> _WHAT TO PRODUCE_
Look through the records below, and whenever a line contains "right", copy it.

> _RECORDS PROVIDED_

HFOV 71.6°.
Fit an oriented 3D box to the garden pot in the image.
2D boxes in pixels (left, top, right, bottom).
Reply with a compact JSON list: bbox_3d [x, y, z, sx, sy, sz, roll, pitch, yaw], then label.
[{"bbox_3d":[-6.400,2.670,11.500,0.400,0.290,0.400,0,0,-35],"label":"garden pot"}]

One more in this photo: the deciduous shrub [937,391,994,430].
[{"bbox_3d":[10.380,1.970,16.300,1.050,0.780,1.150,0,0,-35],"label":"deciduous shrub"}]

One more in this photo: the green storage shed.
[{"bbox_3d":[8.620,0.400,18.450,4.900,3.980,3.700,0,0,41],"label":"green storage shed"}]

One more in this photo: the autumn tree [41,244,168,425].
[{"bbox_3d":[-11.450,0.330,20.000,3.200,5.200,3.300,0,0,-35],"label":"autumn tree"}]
---
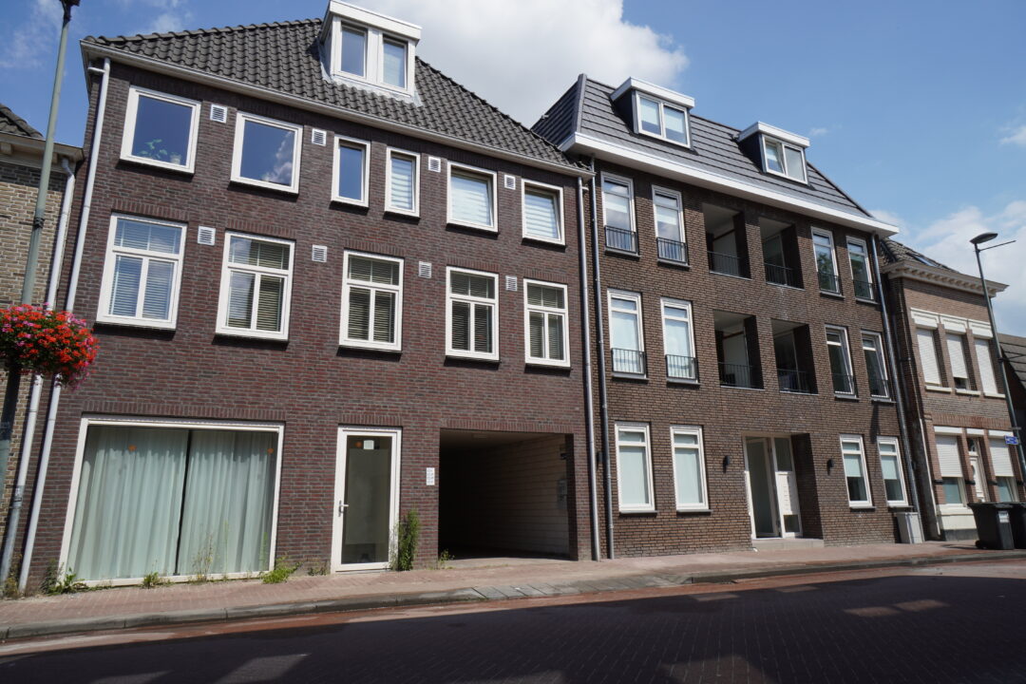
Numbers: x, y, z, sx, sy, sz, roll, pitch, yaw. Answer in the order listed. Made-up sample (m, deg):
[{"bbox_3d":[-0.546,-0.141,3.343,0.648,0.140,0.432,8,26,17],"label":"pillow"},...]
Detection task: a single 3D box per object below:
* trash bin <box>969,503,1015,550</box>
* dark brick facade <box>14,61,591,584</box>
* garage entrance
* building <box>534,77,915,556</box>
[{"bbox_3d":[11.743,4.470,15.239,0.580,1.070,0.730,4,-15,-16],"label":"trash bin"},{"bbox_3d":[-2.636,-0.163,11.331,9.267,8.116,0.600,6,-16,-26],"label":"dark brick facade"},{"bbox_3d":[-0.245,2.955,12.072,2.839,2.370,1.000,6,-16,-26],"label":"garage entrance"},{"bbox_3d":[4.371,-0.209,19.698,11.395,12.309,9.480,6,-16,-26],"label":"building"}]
* * *
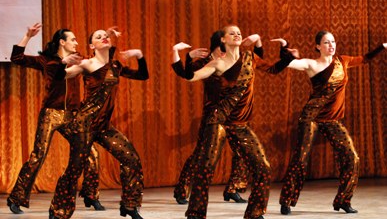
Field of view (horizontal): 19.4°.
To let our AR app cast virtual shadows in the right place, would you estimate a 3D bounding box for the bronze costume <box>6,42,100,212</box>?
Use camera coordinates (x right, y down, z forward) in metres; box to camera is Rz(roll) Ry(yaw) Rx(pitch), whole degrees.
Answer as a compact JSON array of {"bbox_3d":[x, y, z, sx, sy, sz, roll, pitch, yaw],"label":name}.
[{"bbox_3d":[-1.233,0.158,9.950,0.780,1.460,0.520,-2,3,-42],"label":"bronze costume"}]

> _ANSWER SECTION_
2D boxes in pixels (left, top, right, bottom).
To let our AR app cast virtual shadows in the right place, would you estimate a 3D bounding box for the bronze costume <box>6,42,100,212</box>?
Use camera coordinates (x right, y down, z forward) in metres; box to camera is Rz(roll) Ry(yaw) Rx(pitch), whole degrees.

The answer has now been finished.